NIAD Gallery Exhibition // OBJECT INSIDE OBJECT OUTSIDE INSIDE OBJECT OUTSIDE OBJECT organized by Andres Guerrero + GGLA

NIAD Gallery Exhibition // OBJECT INSIDE OBJECT OUTSIDE INSIDE OBJECT OUTSIDE OBJECT organized by Andres Guerrero + GGLA

Opening Reception and Artist/Curator Talk: Saturday, August 19, 1-4 PM

Four wooden hands, positioned upright on the square panel from which they were cut, decorated in horizontal bands of vibrant colors on each finger and jagged patterns along the edges of the base, a smiling face on each hand.

About the exhibition

Paintings and photographs are often perceived as portals. Their magic is that they can take us someplace. Hung in a room they provide a view: be it of a landscape, portrait, interior, or abstraction, be it to another time or an inward perspective, be it of another reality or a reflection of where we are. 

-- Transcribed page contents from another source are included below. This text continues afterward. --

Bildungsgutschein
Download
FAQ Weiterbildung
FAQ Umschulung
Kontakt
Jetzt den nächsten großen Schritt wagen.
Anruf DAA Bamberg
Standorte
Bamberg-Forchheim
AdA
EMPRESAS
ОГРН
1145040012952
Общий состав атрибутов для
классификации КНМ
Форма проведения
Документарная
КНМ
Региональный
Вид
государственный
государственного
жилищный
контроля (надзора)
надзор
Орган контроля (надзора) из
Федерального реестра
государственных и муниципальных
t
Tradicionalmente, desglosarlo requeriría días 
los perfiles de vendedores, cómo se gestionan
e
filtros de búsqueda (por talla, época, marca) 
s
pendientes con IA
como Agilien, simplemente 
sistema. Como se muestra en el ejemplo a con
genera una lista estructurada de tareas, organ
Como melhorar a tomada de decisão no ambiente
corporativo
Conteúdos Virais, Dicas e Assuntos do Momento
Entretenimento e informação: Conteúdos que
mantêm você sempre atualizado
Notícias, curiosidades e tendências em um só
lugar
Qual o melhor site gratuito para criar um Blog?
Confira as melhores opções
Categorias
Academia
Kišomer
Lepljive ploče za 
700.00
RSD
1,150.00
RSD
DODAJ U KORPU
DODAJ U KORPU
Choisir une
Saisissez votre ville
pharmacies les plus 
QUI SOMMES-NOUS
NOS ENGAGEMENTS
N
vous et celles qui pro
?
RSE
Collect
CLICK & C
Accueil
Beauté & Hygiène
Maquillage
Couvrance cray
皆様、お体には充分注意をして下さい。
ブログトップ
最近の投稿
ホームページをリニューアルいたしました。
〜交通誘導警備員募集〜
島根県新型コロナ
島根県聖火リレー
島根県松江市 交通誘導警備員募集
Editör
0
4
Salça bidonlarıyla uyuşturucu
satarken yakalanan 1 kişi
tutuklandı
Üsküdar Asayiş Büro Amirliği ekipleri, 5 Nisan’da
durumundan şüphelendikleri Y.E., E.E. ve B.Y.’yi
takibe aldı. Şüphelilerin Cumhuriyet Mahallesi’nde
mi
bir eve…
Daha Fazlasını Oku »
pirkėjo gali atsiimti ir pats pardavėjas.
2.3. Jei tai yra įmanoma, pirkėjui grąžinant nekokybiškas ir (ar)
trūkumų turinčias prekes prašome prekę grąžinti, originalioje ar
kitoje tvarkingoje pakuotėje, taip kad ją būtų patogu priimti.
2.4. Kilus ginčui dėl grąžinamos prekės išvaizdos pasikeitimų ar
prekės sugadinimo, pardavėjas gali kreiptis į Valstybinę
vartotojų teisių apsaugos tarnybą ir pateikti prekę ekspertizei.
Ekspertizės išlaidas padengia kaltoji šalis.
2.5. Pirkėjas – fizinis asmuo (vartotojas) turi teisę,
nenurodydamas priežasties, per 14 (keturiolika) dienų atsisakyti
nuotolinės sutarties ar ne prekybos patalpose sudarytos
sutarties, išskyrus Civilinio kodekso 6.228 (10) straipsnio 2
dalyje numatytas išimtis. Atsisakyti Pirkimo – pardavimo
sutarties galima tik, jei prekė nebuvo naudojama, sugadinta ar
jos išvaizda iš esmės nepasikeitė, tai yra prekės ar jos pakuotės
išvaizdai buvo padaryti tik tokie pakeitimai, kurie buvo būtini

The power of a sculpture is similar, but also transitional. It exists in relation to our discoveries of it, and its story adapts to the settings it visits, which can be indoors, out in nature, or even in mutable locations that bridge a sense of inside and out. 

Subjects in a 2D work of art abide by the laws of their plane. A dog in a painting is “small” if it sits comfortably in the lap of a person in the same painting, regardless of that painting’s size. Our response to sculptural works however—and for that matter, to objects in general—comes from the body. The sculpture itself is miniature, life size, or giant depending on how we cast it in relation to our understanding of similar objects. 

The objects in this exhibition are particularly relatable. They bear the marks of a thing that is reaching out to meet us. Many of them have a toe in the worlds of painting and some from the experiences of digital screens, but through the attentions of their makers they’ve nudged their way into our dimension. What’s more, they come to us with a lexicon of functions we’ve participated in. 

Because of this effort which lives in the object, We empathize with them. We recognize their aspirations: to have a compressed experience inflated, realized, or empowered. 

It is much like the story about a child’s toy, a velveteen rabbit that longs to become real so it may leave the safety of an interior world and have sensory encounters. It is a journey that (within the framework of this fairytale) any object could tackle if a person imbues that object with the wear and tenderness of attention.

These works relate such encounters. They alternately reward and/or frustrate our expectations by refiguring the patterns and memories we associate with their shapes, images, and language. 

Whether they are imbued with hope, sarcasm, anxiety, love, absurdity, or concern, each of them teeters between being an object that protects and comforts and one that needs protection and comforting. Thus, they reflect those fluctuating aspects and capacities in ourselves.

Participating Artists:

Julio Del Rio

Marlon Mullen

Shawna Kinard

Sylvia Fragoso

Carlota Rodriguez

Andrew Sungtaek

Nick Makanna

Kayla Mattes

Mansur Nurullah

Jose Joaquin Figueroa

Jerry Peña

Oliver Hawk

Aaron Estrada

William Scott

Paige Valentine

About GGLA:

GGLA is a contemporary art gallery in Los Angeles, California, run and founded by Andres Guerrero. GGLA focuses on uplifting underheard voices, promoting diversity and intersectionality, and the strengthening connections between artists and communities.